#### Instructions:
**A)** In the mailing-list reply about the vmscan patch, which lock does the quoted patch description say a process holds while doing direct reclaim during a page fault?
**B)** Continue the mailing-list reply about the vmscan patch from the point where it stops.

#### Selected passage:
Re: [PATCH] mm/vmscan: don't scan adjust too much if current is not kswapd

Matthew Wilcox <willy@xxxxxxxxxxxxx> · Thu, 15 Sep 2022 00:02:14 +0100

On Wed, Sep 14, 2022 at 03:51:42PM -0700, Andrew Morton wrote:
> On Wed, 14 Sep 2022 10:33:18 +0800 Hongchen Zhang <zhanghongchen@xxxxxxxxxxx> wrote:
> 
> > when a process falls into page fault and there is not enough free
> > memory,it will do direct reclaim. At the same time,it is holding
> > mmap_lock.So in case of multi-thread,it should exit from page fault
> > ASAP.
> > When reclaim memory,we do scan adjust between anon and file lru which
> > may cost too much time and trigger hung task for other thread.So for a
> > process which is not kswapd,it should just do a little scan adjust.

#### Supplied information:

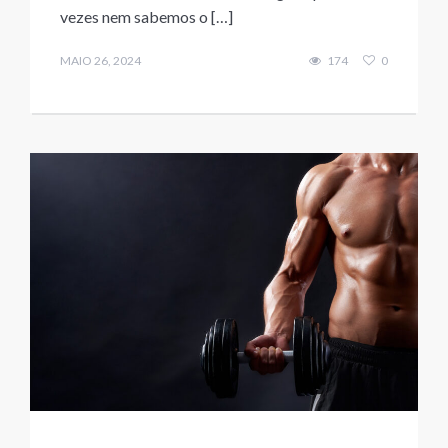
vezes nem sabemos o […]
MAIO 26, 2024
174
0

#### Task-by-task results:
**A)** mmap_lock

**B)**
> 
> Well, that's a pretty nasty bug.  Before diving into a possible fix,
> can you please tell us more about how this happens?  What sort of
> machine, what sort of workload.  Can you suggest why others are not
> experiencing this?

One thing I'd like to know is whether the page fault is for an anonymous or
file-backed page.  We already drop the mmap_lock for doing file I/O
(or we should ...) and maybe we also need to drop the mmap_lock for
doing direct reclaim?